Transcribe the entries that come next exactly, but not the pictures they contain.

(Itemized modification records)
══════════════════════════════

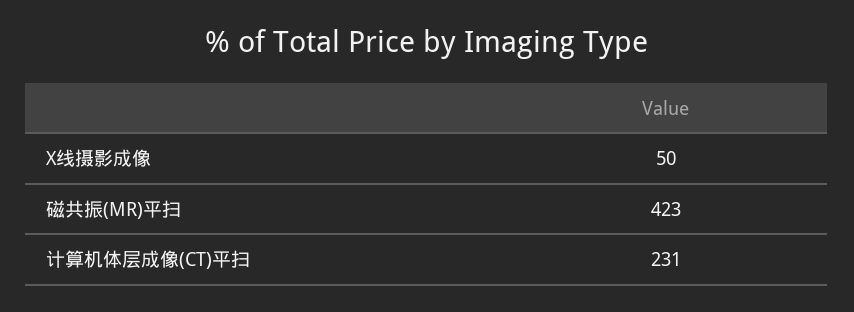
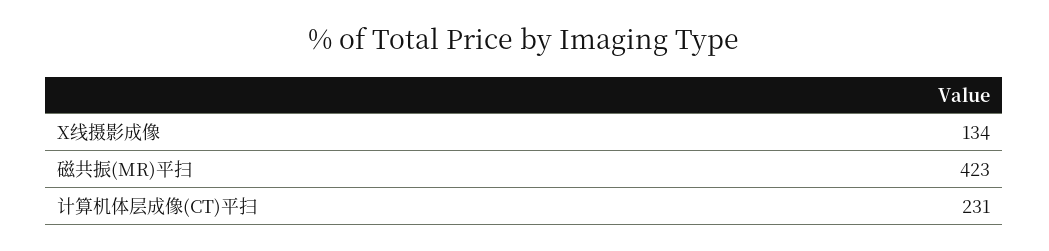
  {
-   "X线摄影成像": 50,
+   "X线摄影成像": 134,
    "磁共振(MR)平扫": 423,
    "计算机体层成像(CT)平扫": 231
  }

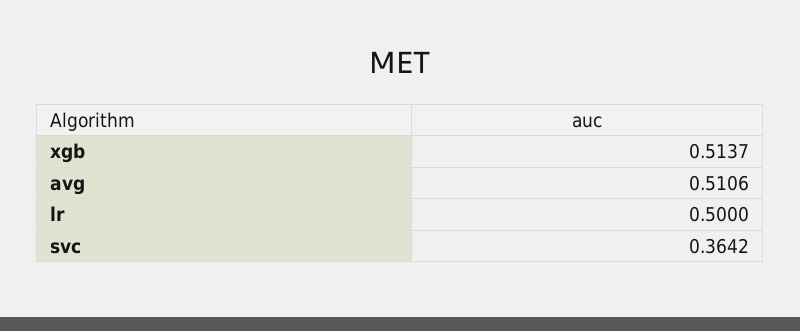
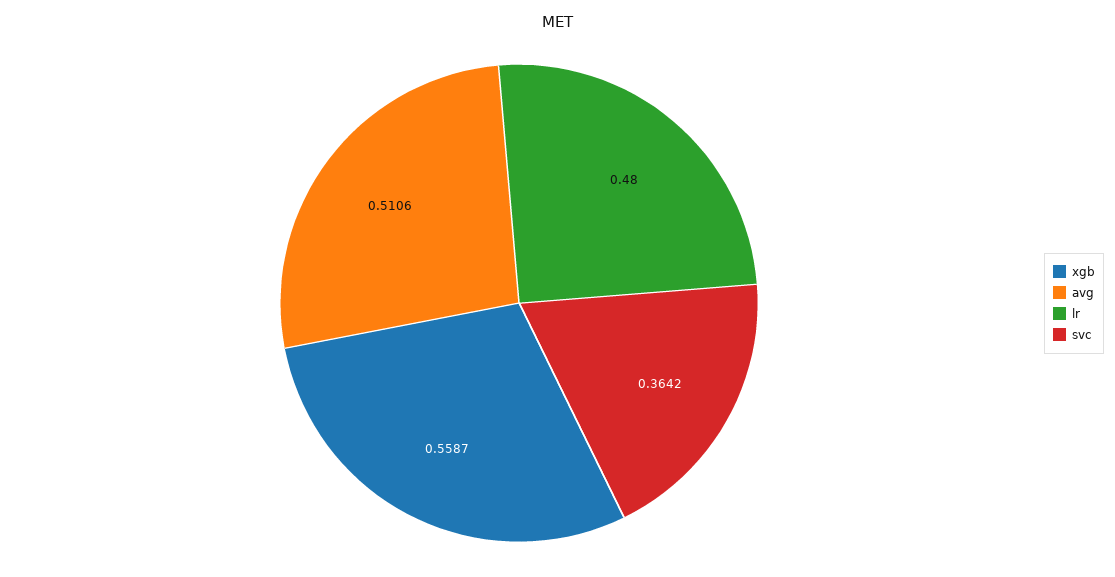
  {
-   "xgb": 0.5137,
+   "xgb": 0.5587,
    "avg": 0.5106,
-   "lr": 0.5,
+   "lr": 0.48,
    "svc": 0.3642
  }

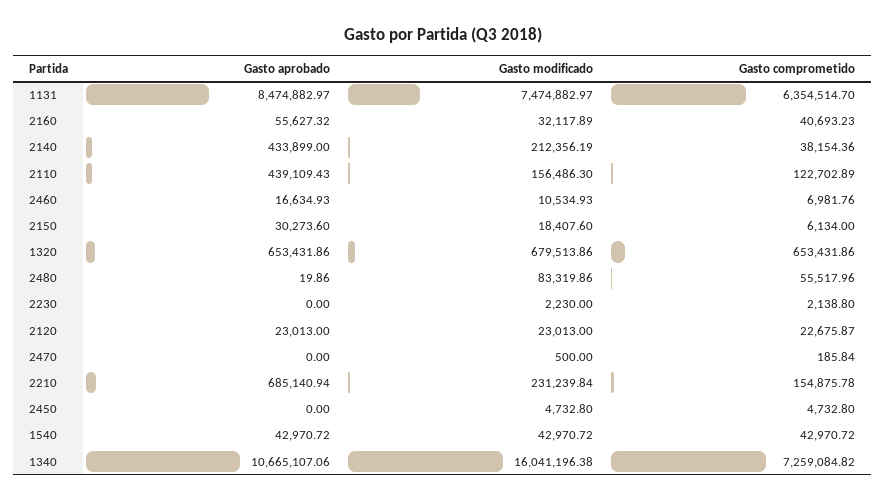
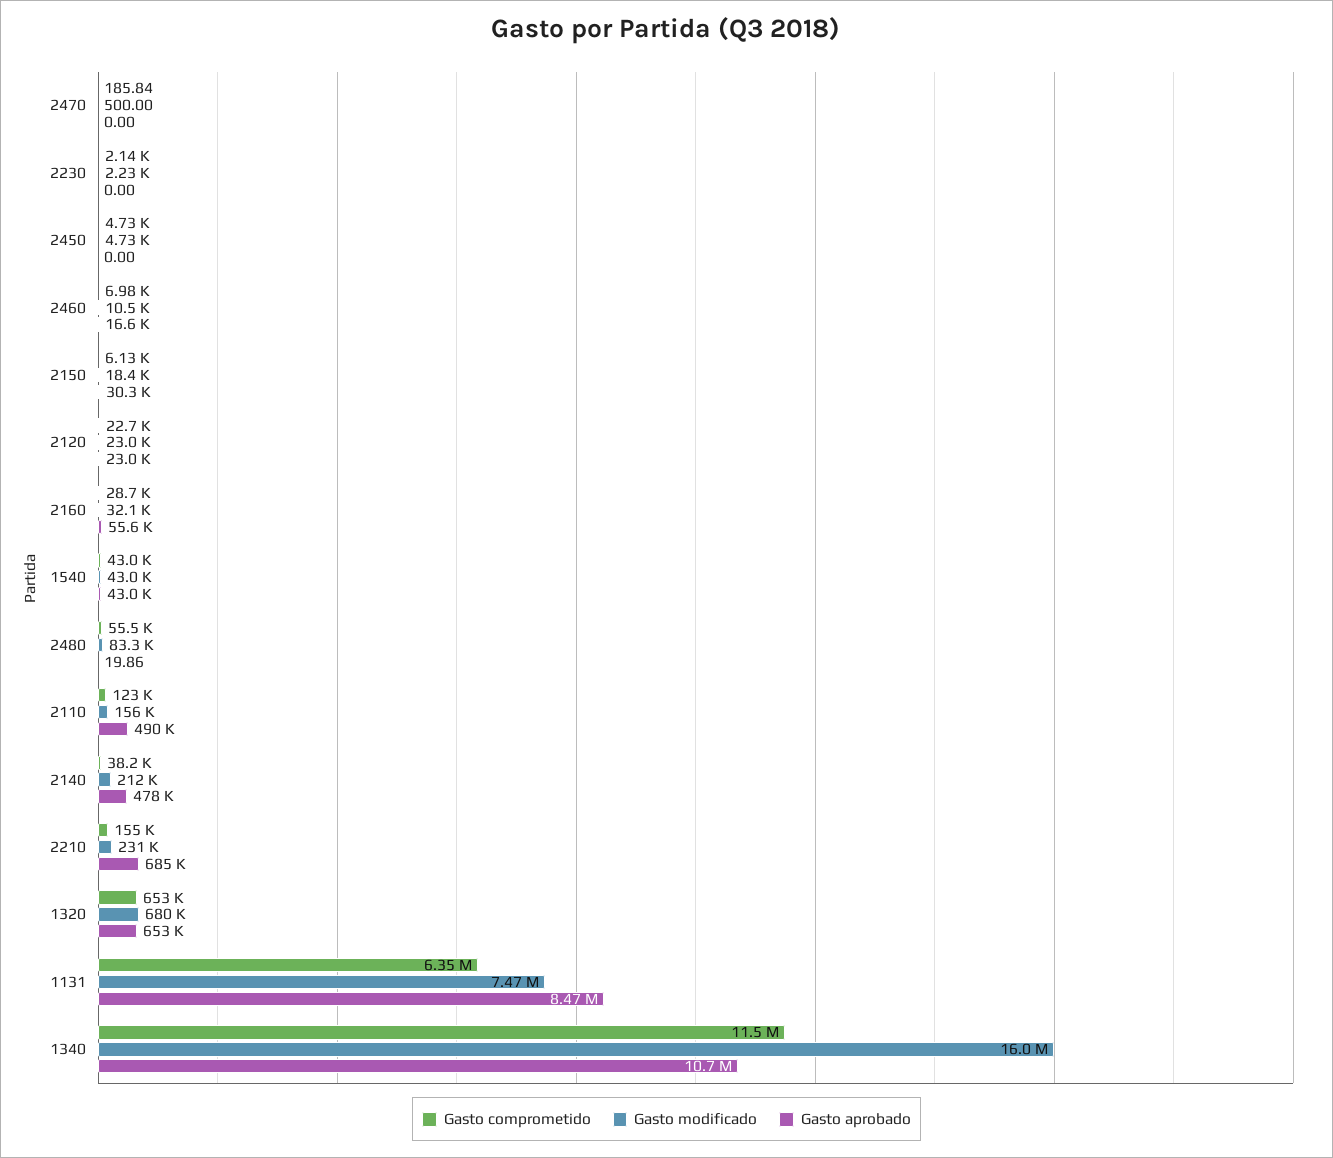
  {
    "Gasto aprobado": {
      "1131": 8474882.97,
      "2160": 55627.32,
-     "2140": 433899,
+     "2140": 478000,
-     "2110": 439109.43,
+     "2110": 490000,
      "2460": 16634.93,
      "2150": 30273.6,
      "1320": 653431.86,
      "2480": 19.86,
      "2230": 0,
      "2120": 23013,
      "2470": 0,
      "2210": 685140.94,
      "2450": 0,
      "1540": 42970.72,
      "1340": 10665107.06
    },
    "Gasto modificado": {
      "1131": 7474882.97,
      "2160": 32117.89,
      "2140": 212356.19,
      "2110": 156486.3,
      "2460": 10534.93,
      "2150": 18407.6,
      "1320": 679513.86,
      "2480": 83319.86,
      "2230": 2230,
      "2120": 23013,
      "2470": 500,
      "2210": 231239.84,
      "2450": 4732.8,
      "1540": 42970.72,
      "1340": 16041196.38
    },
    "Gasto comprometido": {
      "1131": 6354514.7,
-     "2160": 40693.23,
+     "2160": 28700,
      "2140": 38154.36,
      "2110": 122702.89,
      "2460": 6981.76,
      "2150": 6134,
      "1320": 653431.86,
      "2480": 55517.96,
      "2230": 2138.8,
      "2120": 22675.87,
      "2470": 185.84,
      "2210": 154875.78,
      "2450": 4732.8,
      "1540": 42970.72,
-     "1340": 7259084.82
+     "1340": 11500000
    }
  }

══════════════════════════════

**Response area**
  {
-   "X线摄影成像": 50,
+   "X线摄影成像": 134,
    "磁共振(MR)平扫": 423,
    "计算机体层成像(CT)平扫": 231
  }

  {
-   "xgb": 0.5137,
+   "xgb": 0.5587,
    "avg": 0.5106,
-   "lr": 0.5,
+   "lr": 0.48,
    "svc": 0.3642
  }

  {
    "Gasto aprobado": {
      "1131": 8474882.97,
      "2160": 55627.32,
-     "2140": 433899,
+     "2140": 478000,
-     "2110": 439109.43,
+     "2110": 490000,
      "2460": 16634.93,
      "2150": 30273.6,
      "1320": 653431.86,
      "2480": 19.86,
      "2230": 0,
      "2120": 23013,
      "2470": 0,
      "2210": 685140.94,
      "2450": 0,
      "1540": 42970.72,
      "1340": 10665107.06
    },
    "Gasto modificado": {
      "1131": 7474882.97,
      "2160": 32117.89,
      "2140": 212356.19,
      "2110": 156486.3,
      "2460": 10534.93,
      "2150": 18407.6,
      "1320": 679513.86,
      "2480": 83319.86,
      "2230": 2230,
      "2120": 23013,
      "2470": 500,
      "2210": 231239.84,
      "2450": 4732.8,
      "1540": 42970.72,
      "1340": 16041196.38
    },
    "Gasto comprometido": {
      "1131": 6354514.7,
-     "2160": 40693.23,
+     "2160": 28700,
      "2140": 38154.36,
      "2110": 122702.89,
      "2460": 6981.76,
      "2150": 6134,
      "1320": 653431.86,
      "2480": 55517.96,
      "2230": 2138.8,
      "2120": 22675.87,
      "2470": 185.84,
      "2210": 154875.78,
      "2450": 4732.8,
      "1540": 42970.72,
-     "1340": 7259084.82
+     "1340": 11500000
    }
  }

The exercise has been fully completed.